***** DATA SUPPLIED *****

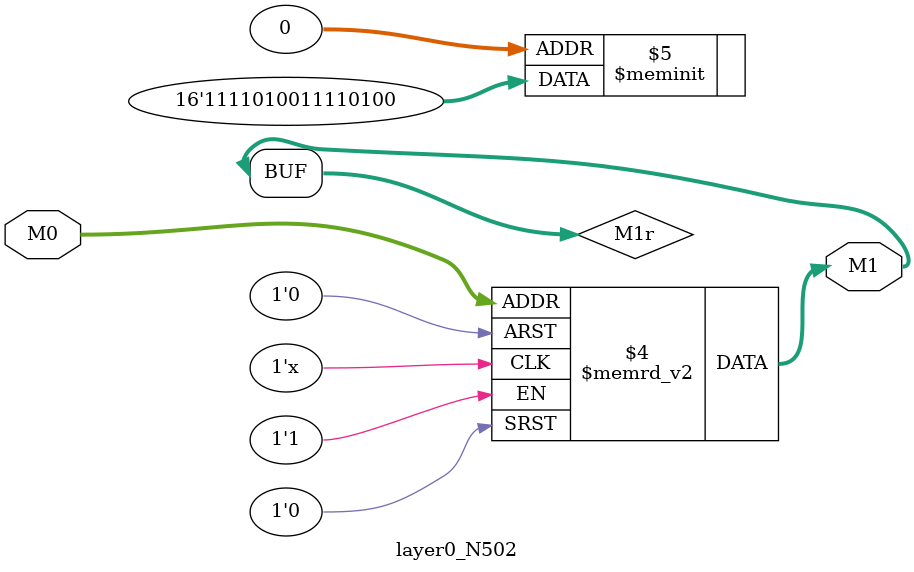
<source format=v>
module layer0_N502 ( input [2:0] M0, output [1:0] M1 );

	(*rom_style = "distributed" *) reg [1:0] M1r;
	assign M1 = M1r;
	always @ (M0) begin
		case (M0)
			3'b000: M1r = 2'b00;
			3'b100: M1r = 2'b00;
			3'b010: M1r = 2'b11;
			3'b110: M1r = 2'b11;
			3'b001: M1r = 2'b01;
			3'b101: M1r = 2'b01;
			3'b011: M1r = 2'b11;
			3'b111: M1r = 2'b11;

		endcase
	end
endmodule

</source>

*****
***** DATA SUPPLIED *****

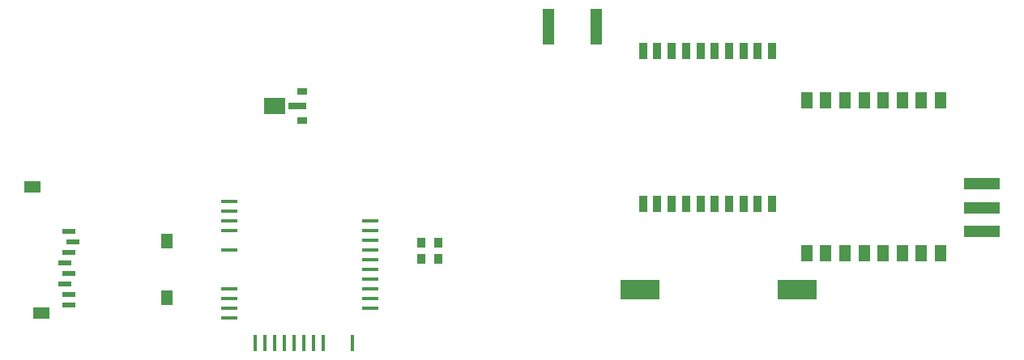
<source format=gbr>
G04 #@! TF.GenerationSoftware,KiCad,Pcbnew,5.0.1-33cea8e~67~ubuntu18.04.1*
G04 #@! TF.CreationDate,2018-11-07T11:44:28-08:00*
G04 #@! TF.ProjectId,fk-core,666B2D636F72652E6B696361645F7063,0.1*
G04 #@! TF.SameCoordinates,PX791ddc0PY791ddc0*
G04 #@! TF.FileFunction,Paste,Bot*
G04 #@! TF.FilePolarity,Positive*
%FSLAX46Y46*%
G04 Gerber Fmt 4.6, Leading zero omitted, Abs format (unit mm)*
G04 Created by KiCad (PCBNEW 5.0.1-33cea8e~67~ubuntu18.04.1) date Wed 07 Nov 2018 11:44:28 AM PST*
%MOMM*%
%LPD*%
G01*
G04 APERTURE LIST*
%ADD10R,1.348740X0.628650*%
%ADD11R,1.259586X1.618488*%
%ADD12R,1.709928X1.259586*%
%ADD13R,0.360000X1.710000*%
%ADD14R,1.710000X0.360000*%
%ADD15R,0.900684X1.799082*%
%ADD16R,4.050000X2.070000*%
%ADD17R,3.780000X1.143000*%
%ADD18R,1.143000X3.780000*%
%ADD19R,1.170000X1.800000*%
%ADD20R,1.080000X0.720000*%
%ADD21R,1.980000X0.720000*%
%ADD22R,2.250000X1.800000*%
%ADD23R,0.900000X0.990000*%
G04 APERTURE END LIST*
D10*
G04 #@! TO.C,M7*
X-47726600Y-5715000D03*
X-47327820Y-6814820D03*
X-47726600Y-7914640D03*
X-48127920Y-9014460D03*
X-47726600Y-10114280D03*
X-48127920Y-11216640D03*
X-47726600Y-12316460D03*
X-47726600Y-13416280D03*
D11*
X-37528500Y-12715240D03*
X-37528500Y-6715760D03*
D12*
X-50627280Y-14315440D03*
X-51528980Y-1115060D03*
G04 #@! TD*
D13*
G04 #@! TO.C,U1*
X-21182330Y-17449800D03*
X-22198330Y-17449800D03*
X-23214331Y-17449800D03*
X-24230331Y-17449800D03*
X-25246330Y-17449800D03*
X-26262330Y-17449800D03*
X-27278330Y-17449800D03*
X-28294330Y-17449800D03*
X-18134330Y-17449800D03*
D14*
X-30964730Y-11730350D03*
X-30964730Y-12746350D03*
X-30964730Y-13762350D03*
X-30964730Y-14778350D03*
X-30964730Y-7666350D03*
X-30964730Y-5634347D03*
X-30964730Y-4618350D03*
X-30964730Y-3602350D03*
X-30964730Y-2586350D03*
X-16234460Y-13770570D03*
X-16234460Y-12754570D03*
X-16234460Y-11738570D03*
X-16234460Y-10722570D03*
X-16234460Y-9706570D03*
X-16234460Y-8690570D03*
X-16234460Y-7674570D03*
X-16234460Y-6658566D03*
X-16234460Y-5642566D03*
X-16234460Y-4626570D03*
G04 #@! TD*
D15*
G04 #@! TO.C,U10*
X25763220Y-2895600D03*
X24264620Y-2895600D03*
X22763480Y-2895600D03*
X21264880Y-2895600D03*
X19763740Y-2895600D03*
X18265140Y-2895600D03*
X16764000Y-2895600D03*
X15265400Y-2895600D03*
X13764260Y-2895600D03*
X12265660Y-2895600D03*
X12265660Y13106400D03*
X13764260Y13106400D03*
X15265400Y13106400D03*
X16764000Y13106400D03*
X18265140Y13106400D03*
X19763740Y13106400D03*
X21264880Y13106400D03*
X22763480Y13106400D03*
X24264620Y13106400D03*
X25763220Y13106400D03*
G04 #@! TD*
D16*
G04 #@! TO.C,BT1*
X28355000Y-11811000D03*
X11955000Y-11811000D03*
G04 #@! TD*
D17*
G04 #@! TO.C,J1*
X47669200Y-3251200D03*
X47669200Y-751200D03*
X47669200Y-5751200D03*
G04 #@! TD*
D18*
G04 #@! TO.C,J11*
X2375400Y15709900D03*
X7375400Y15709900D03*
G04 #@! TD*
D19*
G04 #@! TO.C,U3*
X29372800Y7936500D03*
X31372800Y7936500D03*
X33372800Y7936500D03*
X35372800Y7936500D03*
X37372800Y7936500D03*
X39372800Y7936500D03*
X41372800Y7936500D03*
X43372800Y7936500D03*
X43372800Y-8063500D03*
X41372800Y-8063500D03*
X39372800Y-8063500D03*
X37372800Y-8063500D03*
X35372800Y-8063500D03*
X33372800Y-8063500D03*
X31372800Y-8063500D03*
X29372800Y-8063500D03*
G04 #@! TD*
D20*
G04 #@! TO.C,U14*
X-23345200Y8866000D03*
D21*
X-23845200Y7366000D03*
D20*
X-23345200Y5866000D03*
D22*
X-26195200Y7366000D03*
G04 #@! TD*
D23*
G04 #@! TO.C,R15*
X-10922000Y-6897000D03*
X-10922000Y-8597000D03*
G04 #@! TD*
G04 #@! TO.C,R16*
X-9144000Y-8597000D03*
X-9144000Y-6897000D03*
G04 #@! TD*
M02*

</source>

*****

* **REQUEST**
Reproduce only the lines above, starting at the line with "X-21182330Y-17449800D03*" and ending at the line with "X-16234460Y-12754570D03*", exactly as written.

* **OUTPUT**
X-21182330Y-17449800D03*
X-22198330Y-17449800D03*
X-23214331Y-17449800D03*
X-24230331Y-17449800D03*
X-25246330Y-17449800D03*
X-26262330Y-17449800D03*
X-27278330Y-17449800D03*
X-28294330Y-17449800D03*
X-18134330Y-17449800D03*
D14*
X-30964730Y-11730350D03*
X-30964730Y-12746350D03*
X-30964730Y-13762350D03*
X-30964730Y-14778350D03*
X-30964730Y-7666350D03*
X-30964730Y-5634347D03*
X-30964730Y-4618350D03*
X-30964730Y-3602350D03*
X-30964730Y-2586350D03*
X-16234460Y-13770570D03*
X-16234460Y-12754570D03*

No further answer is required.